Mémoires posthumes de Braz Cubas/Chapitre 024

Traduction par Adrien Delpech.
Garnier Frères (p. 114-116).


XXIV

Court, mais gai


Je demeurai prostré. Et cependant, j’étais à cette époque un ensemble de trivialité et de présomption. Jamais le problème de la vie et de la mort ne m’avait traversé le cerveau. Jamais jusqu’à ce jour je ne m’étais penché sur l’abîme de l’inexplicable. Il me manquait l’essentiel, c’est-à-dire le stimulant, le vertige.

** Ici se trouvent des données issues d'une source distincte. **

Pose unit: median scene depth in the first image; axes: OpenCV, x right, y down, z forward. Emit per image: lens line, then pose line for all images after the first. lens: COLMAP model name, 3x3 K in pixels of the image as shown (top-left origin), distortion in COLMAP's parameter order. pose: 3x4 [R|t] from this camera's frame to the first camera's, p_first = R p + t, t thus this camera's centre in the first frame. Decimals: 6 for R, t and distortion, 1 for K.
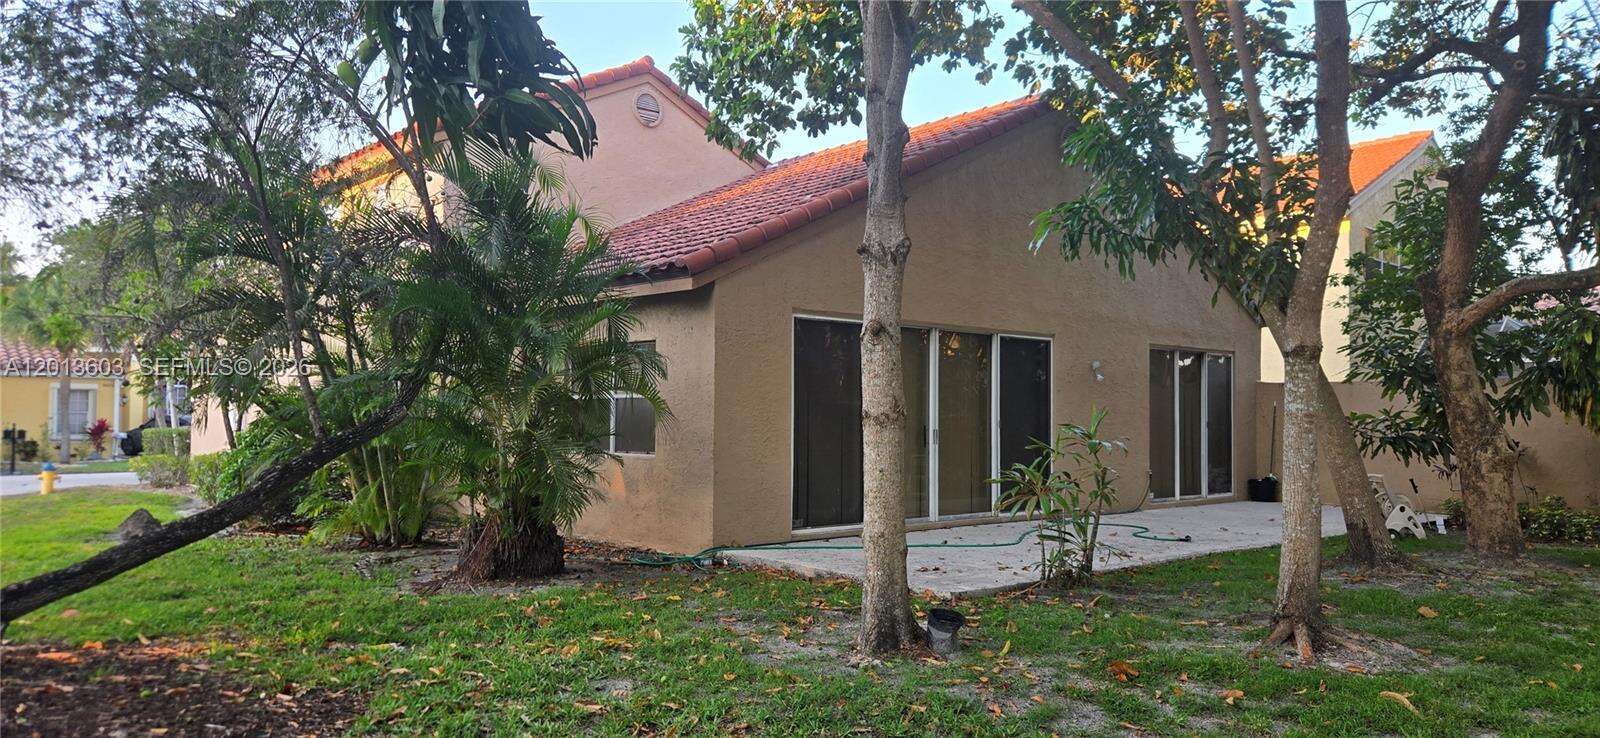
lens RADIAL K [[1096.7, 0, 800.0], [0, 1096.7, 369.0], [0, 0, 1]] dist [0.038763, -0.002065]
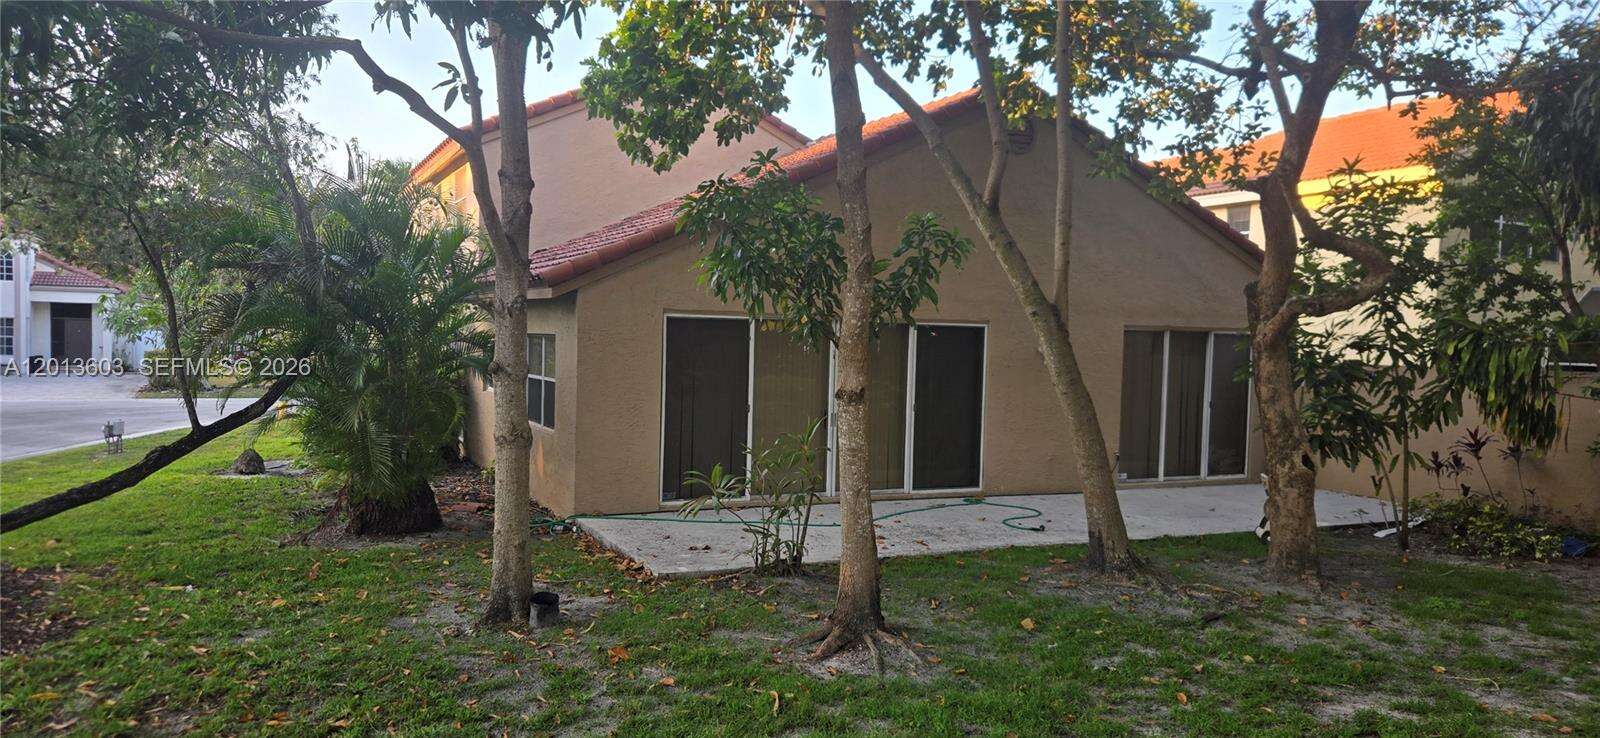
lens RADIAL K [[1107.0, 0, 800.0], [0, 1107.0, 369.0], [0, 0, 1]] dist [0.048223, -0.000581]
pose [[0.960507, 0.026895, -0.276954, 0.474879], [-0.006811, 0.997292, 0.073225, -0.082804], [0.278174, -0.068447, 0.958089, -0.073228]]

Pour tout dire, je reflétais les opinions d’un barbier de Modène qui se distinguait justement parce qu’il n’en avait aucune. C’était la fleur des barbiers et des coiffeurs. Pour longue que fût une opération capillaire, jamais il ne se lassait. Il faisait aller les coups de peigne d’accord avec des plaisanteries pimentées et d’une saveur !… Il n’avait point d’autre philosophie ; moi non plus. L’Université m’en avait bien inculqué quelques notions, mais je n’avais retenu que les formules, le vocabulaire, le squelette. Je traitais la philosophie comme le latin. J’avais dans la poche trois vers de Virgile, deux d’Horace, une douzaine de locutions morales et politiques pour les faux frais de la conversation. Il en était de même pour l’histoire de la jurisprudence. De tout, je sus prendre la phraséologie, l’ornementation et l’écorce.

Sans doute, le lecteur s’étonnera de la franchise avec laquelle j’expose et je mets ma médiocrité en évidence. Mais la franchise est la première qualité d’un défunt. Pendant la vie, l’opinion publique, le contraste des intérêts, la lutte des ambitions obligent à cacher les vilains dessous, à dissimuler les déchirures et les raccommodages, à ne point prendre le monde pour confident des révélations de la conscience ; et le plus grand avantage de cette obligation c’est qu’il fait éviter l’horrible vice de l’hypocrisie, attendu qu’à force de leurrer les autres, on finit par se leurrer soi-même. Après la mort, quelle différence, quelle liberté, quel soulagement !

On secoue le manteau somptueux ; les oripeaux tombent ; on se met à l’aise, on se dépeigne, on se dégrafe ; on confesse franchement ce qui fut et ce qui ne fut pas. Il n’y a plus ni voisins, ni amis, ni ennemis, ni gens connus ou inconnus : il n’y a plus de public. Les considérations de l’opinion, son regard aigu et judiciaire, perd sa vertu dès que nous foulons le domaine de la mort. On peut bien encore nous critiquer et nous juger, mais le jugement nous laisse indifférents. Messieurs les vivants, il n’y a rien de plus incommensurable que le dédain des morts.